----- TEXT -----

Indicator Variable Details
Some modeling functions in R create indicator/dummy variables from
categorical data when you use a model formula, and some do not. When you
specify and fit a model with a workflow(), parsnip and workflows match
and reproduce the underlying behavior of the user-specified model’s
computational engine.
Formula Preprocessor
In the modeldata::Sacramento data set of real
estate prices, the type variable has three levels: "Residential",
"Condo", and "Multi-Family". This base workflow() contains a
formula added via add_formula() to predict property
price from property type, square footage, number of beds, and number of
baths:
set.seed(123)
library(parsnip)
library(recipes)
library(workflows)
library(modeldata)
data("Sacramento")
base_wf <- workflow() %>%
add_formula(price ~ type + sqft + beds + baths)
This first model does create dummy/indicator variables:
lm_spec <- linear_reg() %>%
set_engine("lm")
base_wf %>%
add_model(lm_spec) %>%
fit(Sacramento)
## == Workflow [trained] ================================================ ## Preprocessor: Formula ## Model: linear_reg() ## ## -- Preprocessor ------------------------------------------------------ ## price ~ type + sqft + beds + baths ## ## -- Model ------------------------------------------------------------- ## ## Call: ## stats::lm(formula = ..y ~ ., data = data) ## ## Coefficients: ## (Intercept) typeMulti_Family typeResidential ## 32919.4 -21995.8 33688.6 ## sqft beds baths ## 156.2 -29788.0 8730.0
There are five independent variables in the fitted model for this
OLS linear regression. With this model type and engine, the factor
predictor type of the real estate properties was converted to two
binary predictors, typeMulti_Family and typeResidential. (The third
type, for condos, does not need its own column because it is the
baseline level).

----- PROVIDED DATA -----

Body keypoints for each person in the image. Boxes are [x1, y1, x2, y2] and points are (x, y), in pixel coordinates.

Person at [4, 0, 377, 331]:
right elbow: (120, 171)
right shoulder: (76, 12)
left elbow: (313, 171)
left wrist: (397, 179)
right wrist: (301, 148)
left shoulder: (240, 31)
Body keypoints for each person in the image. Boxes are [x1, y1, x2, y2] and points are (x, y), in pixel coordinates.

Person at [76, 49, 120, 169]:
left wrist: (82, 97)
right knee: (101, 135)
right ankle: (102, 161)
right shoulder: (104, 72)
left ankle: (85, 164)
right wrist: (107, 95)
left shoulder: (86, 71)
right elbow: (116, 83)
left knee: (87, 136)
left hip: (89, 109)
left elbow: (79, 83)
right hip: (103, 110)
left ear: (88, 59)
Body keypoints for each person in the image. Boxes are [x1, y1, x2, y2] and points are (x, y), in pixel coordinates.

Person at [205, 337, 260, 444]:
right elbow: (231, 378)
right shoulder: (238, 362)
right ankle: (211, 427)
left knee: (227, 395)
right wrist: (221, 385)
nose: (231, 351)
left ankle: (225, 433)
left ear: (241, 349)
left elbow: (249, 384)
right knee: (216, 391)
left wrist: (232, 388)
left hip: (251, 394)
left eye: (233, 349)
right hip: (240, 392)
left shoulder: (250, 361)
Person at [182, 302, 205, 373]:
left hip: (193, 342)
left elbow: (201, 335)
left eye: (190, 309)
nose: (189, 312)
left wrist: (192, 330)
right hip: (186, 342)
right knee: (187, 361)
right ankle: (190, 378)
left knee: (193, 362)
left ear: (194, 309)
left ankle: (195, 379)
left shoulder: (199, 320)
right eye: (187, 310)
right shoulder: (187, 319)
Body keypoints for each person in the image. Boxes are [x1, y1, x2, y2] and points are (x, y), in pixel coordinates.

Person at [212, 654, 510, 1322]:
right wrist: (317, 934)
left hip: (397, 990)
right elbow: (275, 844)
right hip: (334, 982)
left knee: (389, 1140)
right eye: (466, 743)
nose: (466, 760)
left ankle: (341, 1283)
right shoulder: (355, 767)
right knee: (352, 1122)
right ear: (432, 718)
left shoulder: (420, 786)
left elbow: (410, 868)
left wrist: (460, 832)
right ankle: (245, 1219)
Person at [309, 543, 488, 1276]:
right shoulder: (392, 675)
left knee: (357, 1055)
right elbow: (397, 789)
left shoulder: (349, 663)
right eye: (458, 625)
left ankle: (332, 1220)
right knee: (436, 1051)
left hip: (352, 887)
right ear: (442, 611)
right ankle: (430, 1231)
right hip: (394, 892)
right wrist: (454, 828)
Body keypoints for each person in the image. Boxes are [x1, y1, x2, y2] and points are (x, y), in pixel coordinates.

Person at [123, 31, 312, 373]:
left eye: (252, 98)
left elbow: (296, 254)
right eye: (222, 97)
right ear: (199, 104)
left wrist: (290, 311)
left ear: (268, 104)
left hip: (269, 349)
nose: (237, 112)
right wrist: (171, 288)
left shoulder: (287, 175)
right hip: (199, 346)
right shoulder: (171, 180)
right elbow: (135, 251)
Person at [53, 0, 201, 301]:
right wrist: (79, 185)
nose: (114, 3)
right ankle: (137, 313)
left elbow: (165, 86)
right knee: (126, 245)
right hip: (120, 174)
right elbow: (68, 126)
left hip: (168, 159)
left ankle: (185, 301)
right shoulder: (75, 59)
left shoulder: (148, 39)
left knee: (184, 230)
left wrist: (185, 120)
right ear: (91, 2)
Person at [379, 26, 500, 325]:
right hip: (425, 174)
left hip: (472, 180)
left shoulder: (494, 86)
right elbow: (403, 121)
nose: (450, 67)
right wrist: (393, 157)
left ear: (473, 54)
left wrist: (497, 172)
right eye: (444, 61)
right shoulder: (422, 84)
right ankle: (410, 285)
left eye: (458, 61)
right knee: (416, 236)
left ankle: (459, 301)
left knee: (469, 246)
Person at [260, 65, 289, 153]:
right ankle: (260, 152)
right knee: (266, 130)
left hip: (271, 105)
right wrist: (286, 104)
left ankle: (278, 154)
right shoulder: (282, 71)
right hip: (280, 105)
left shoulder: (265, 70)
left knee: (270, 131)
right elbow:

-----

▶ EXERCISE A
In the text on indicator variables, what two binary predictors was the property type factor converted into?
▶ EXERCISE B
Continue the text on indicator variables from its final sentence.
The items have no connection to the text on indicator variables.

▶ RESULT A
typeMulti_Family and typeResidential.

▶ RESULT B
This second model does not create dummy/indicator variables:
rf_spec <- rand_forest() %>%
set_mode("regression") %>%
set_engine("ranger")
base_wf %>%
add_model(rf_spec) %>%
fit(Sacramento)
## == Workflow [trained] ================================================ ## Preprocessor: Formula ## Model: rand_forest() ## ## -- Preprocessor ------------------------------------------------------ ## price ~ type + sqft + beds + baths ## ## -- Model ------------------------------------------------------------- ## Ranger result ## ## Call: ## ranger::ranger(x = maybe_data_frame(x), y = y, num.threads = 1, verbose = FALSE, seed = sample.int(10^5, 1)) ## ## Type: Regression ## Number of trees: 500 ## Sample size: 932 ## Number of independent variables: 4 ## Mtry: 2 ## Target node size: 5 ## Variable importance mode: none ## Splitrule: variance ## OOB prediction error (MSE): 7058847504 ## R squared (OOB): 0.5894647
Note that there are four independent variables in the fitted model
for this ranger random forest. With this model type and engine,
indicator variables were not created for the type of real estate
property being sold. Tree-based models such as random forest models can
handle factor predictors directly, and don’t need any conversion to
numeric binary variables.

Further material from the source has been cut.